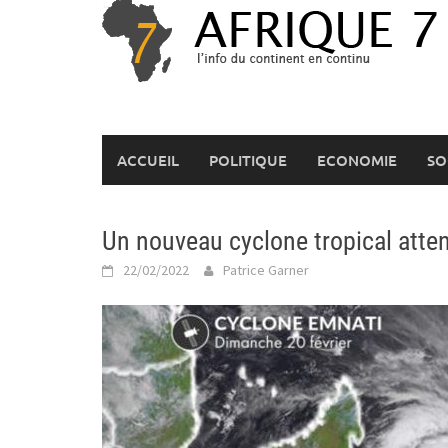
Skip
to
content
ACCUEIL
POLITIQUE
ECONOMIE
SO
Un nouveau cyclone tropical att
22/02/2022
Patrice Garner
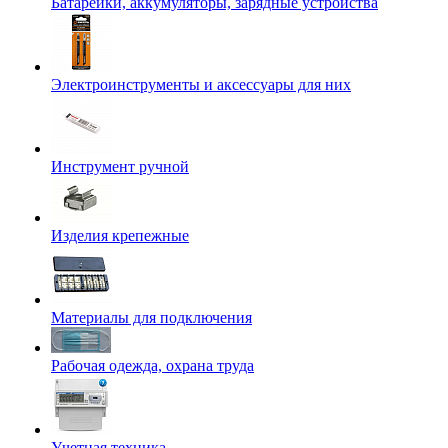
Батарейки, аккумуляторы, зарядные устройства
Электроинструменты и аксессуары для них
Инструмент ручной
Изделия крепежные
Материалы для подключения
Рабочая одежда, охрана труда
Учетная техника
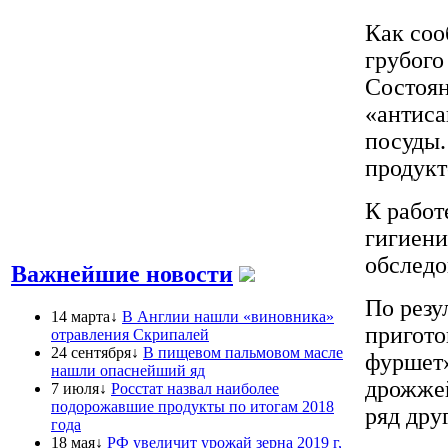
Как соо
грубого
Состоян
«антиса
посуды.
продукт
К работ
гигиени
обследо
Важнейшие новости
По резу
14 марта↓
В Англии нашли «виновника»
пригото
отравления Скрипалей
24 сентября↓
В пищевом пальмовом масле
фуршет»
нашли опаснейший яд
дрожжей
7 июля↓
Росстат назвал наиболее
подорожавшие продукты по итогам 2018
ряд дру
года
18 мая↓
РФ увеличит урожай зерна 2019 г,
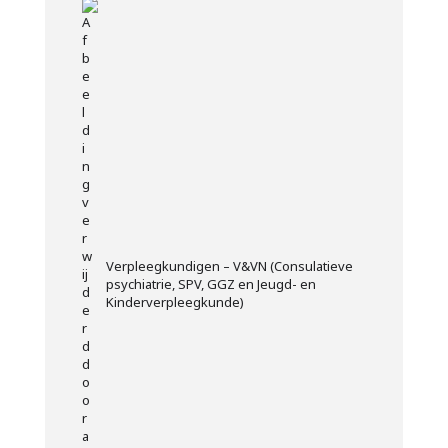
Verpleegkundigen – V&VN (Consulatieve
psychiatrie, SPV, GGZ en Jeugd- en
Kinderverpleegkunde)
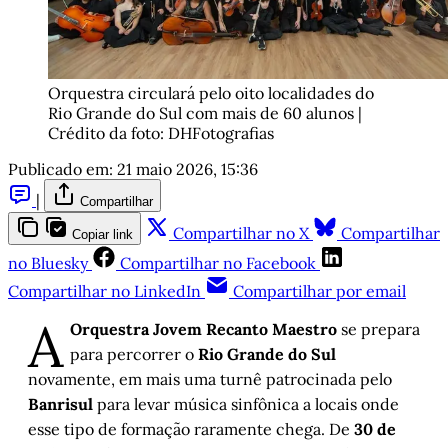
Orquestra circulará pelo oito localidades do 
Rio Grande do Sul com mais de 60 alunos | 
Crédito da foto: DHFotografias
Publicado em:
21 maio 2026, 15:36
|
Compartilhar
Compartilhar no X
Compartilhar
Copiar link
no Bluesky
Compartilhar no Facebook
Compartilhar no LinkedIn
Compartilhar por email
A
Orquestra Jovem Recanto Maestro
se prepara
para percorrer o
Rio Grande do Sul
novamente, em mais uma turnê patrocinada pelo
Banrisul
para levar música sinfônica a locais onde
esse tipo de formação raramente chega. De
30 de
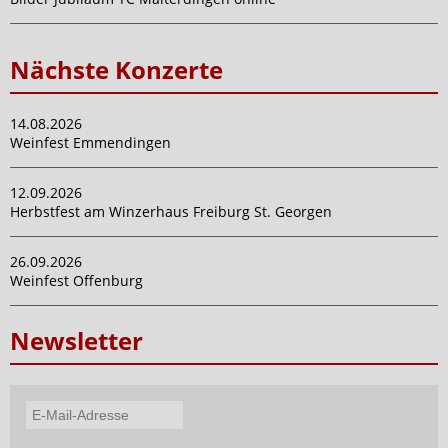
Nächste Konzerte
14.08.2026
Weinfest Emmendingen
12.09.2026
Herbstfest am Winzerhaus Freiburg St. Georgen
26.09.2026
Weinfest Offenburg
Newsletter
E-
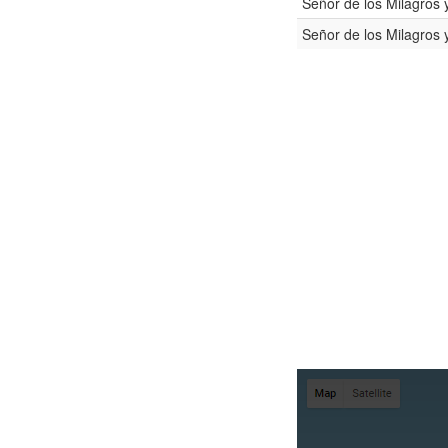
Señor de los Milagros
Señor de los Milagros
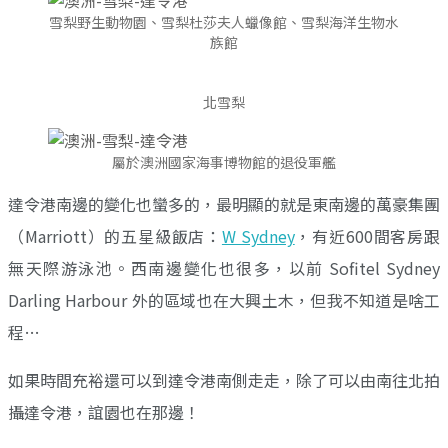
雪梨野生動物園、雪梨杜莎夫人蠟像館、雪梨海洋生物水
族館
北雪梨
屬於澳洲國家海事博物館的退役軍艦
達令港南邊的變化也蠻多的，最明顯的就是東南邊的萬豪集團
（Marriott）的五星級飯店：
W Sydney
，有近600間客房跟
無天際游泳池。西南邊變化也很多，以前 Sofitel Sydney
Darling Harbour 外的區域也在大興土木，但我不知道是啥工
程…
如果時間充裕還可以到達令港南側走走，除了可以由南往北拍
攝達令港，誼園也在那邊！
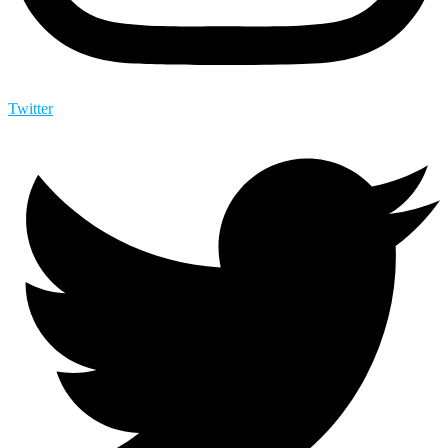
Twitter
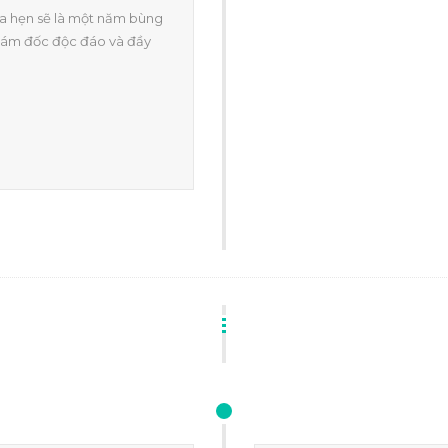
ứa hẹn sẽ là một năm bùng
giám đốc độc đáo và đầy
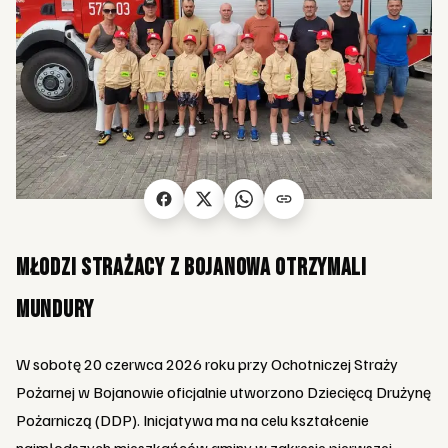
Młodzi strażacy z Bojanowa otrzymali
mundury
W sobotę 20 czerwca 2026 roku przy Ochotniczej Straży
Pożarnej w Bojanowie oficjalnie utworzono Dziecięcą Drużynę
Pożarniczą (DDP). Inicjatywa ma na celu kształcenie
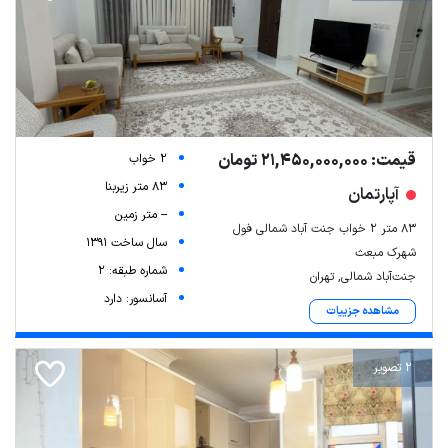
قیمت: 21,450,000,000 تومان
2 خواب
83 متر زیربنا
آپارتمان
-- متر زمین
۸۳ متر ۲ خواب جنت آباد شمالی فول
سال ساخت 1391
شهرک مبعث
شماره طبقه: 2
جنت‌آباد شمالی, تهران
آسانسور: دارد
مشاهده جزییات
2 تصویر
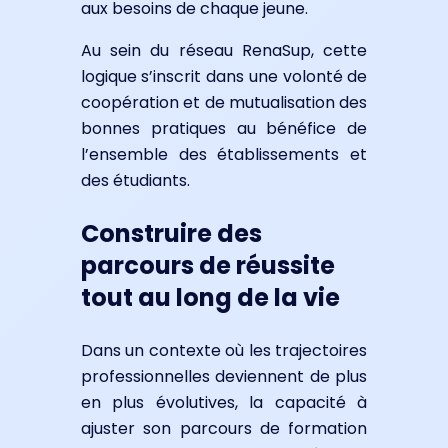
aux besoins de chaque jeune.
Au sein du réseau RenaSup, cette
logique s’inscrit dans une volonté de
coopération et de mutualisation des
bonnes pratiques au bénéfice de
l’ensemble des établissements et
des étudiants.
Construire des
parcours de réussite
tout au long de la vie
Dans un contexte où les trajectoires
professionnelles deviennent de plus
en plus évolutives, la capacité à
ajuster son parcours de formation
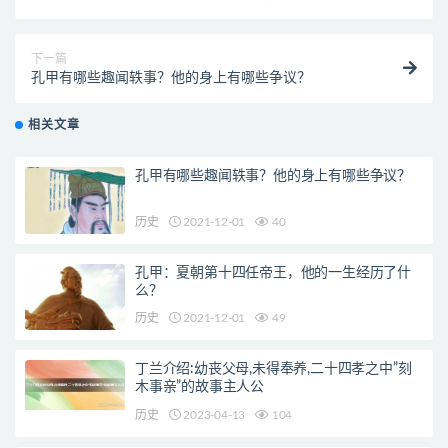
下一篇
孔甲有哪些趣闻轶事？他的身上有哪些争议？
相关文章
孔甲有哪些趣闻轶事？他的身上有哪些争议？
历史
2021-12-01
40
孔甲：夏朝第十四任帝王，他的一生经历了什
么？
历史
2021-12-01
49
丁兰介绍:幼丧父母,未得奉养,二十四孝之中”刻
木事亲”的故事主人公
历史
2023-04-13
104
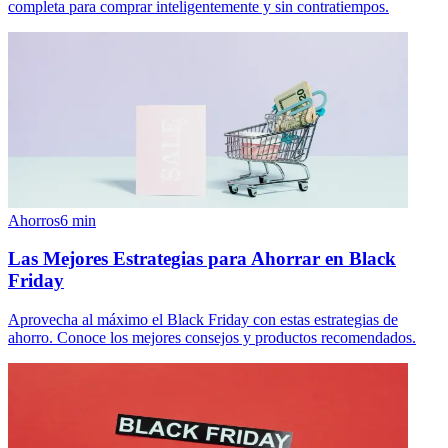
completa para comprar inteligentemente y sin contratiempos.
Ahorros
6
min
Las Mejores Estrategias para Ahorrar en Black
Friday
Aprovecha al máximo el Black Friday con estas estrategias de
ahorro. Conoce los mejores consejos y productos recomendados.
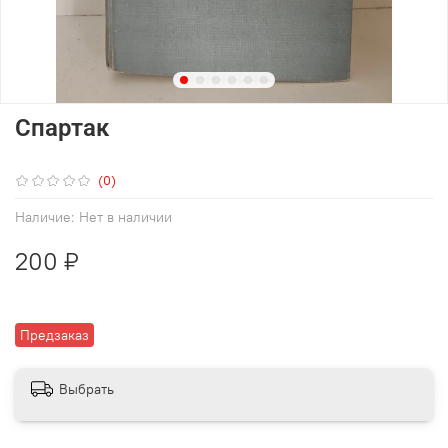
Спартак
(0)
Наличие:
Нет в наличии
200 ₽
Предзаказ
Выбрать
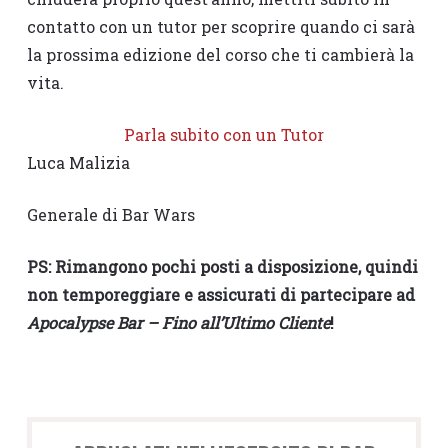
contatto con un tutor per scoprire quando ci sarà
la prossima edizione del corso che ti cambierà la
vita.
Parla subito con un Tutor
Luca Malizia
Generale di Bar Wars
PS: Rimangono pochi posti a disposizione, quindi
non temporeggiare e assicurati di partecipare ad
Apocalypse Bar – Fino all’Ultimo Cliente
!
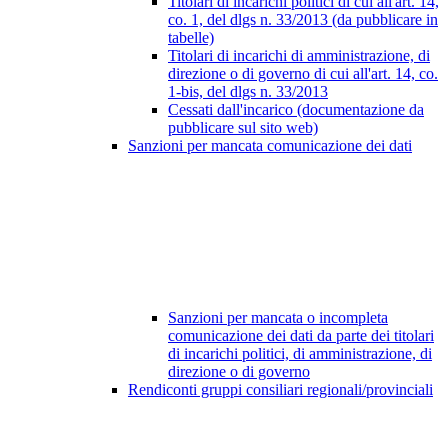
Titolari di incarichi politici di cui all'art. 14,
co. 1, del dlgs n. 33/2013 (da pubblicare in
tabelle)
Titolari di incarichi di amministrazione, di
direzione o di governo di cui all'art. 14, co.
1-bis, del dlgs n. 33/2013
Cessati dall'incarico (documentazione da
pubblicare sul sito web)
Sanzioni per mancata comunicazione dei dati
Sanzioni per mancata o incompleta
comunicazione dei dati da parte dei titolari
di incarichi politici, di amministrazione, di
direzione o di governo
Rendiconti gruppi consiliari regionali/provinciali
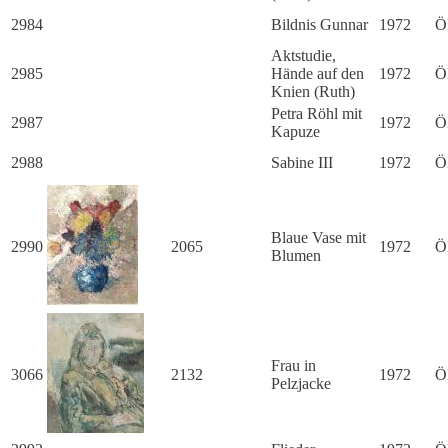
2984
Bildnis Gunnar
1972
Ö
Aktstudie,
2985
Hände auf den
1972
Ö
Knien (Ruth)
Petra Röhl mit
2987
1972
Ö
Kapuze
2988
Sabine III
1972
Ö
Blaue Vase mit
2990
2065
1972
Ö
Blumen
Frau in
3066
2132
1972
Ö
Pelzjacke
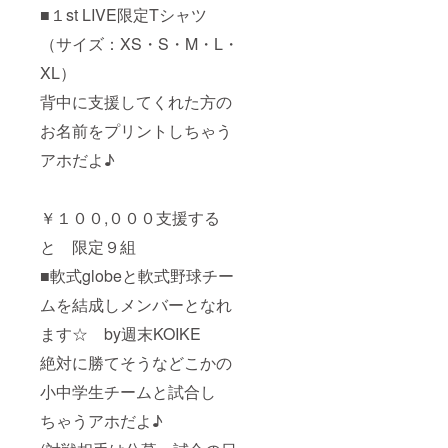
■１st LIVE限定Tシャツ
（サイズ：XS・S・M・L・
XL）
背中に支援してくれた方の
お名前をプリントしちゃう
アホだよ♪
￥１００,０００支援する
と 限定９組
■軟式globeと軟式野球チー
ムを結成しメンバーとなれ
ます☆ by週末KOIKE
絶対に勝てそうなどこかの
小中学生チームと試合し
ちゃうアホだよ♪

_ _ _ _ _

I would like the number of lines in the material above that contain the string "politici", with no other words in the reply.

2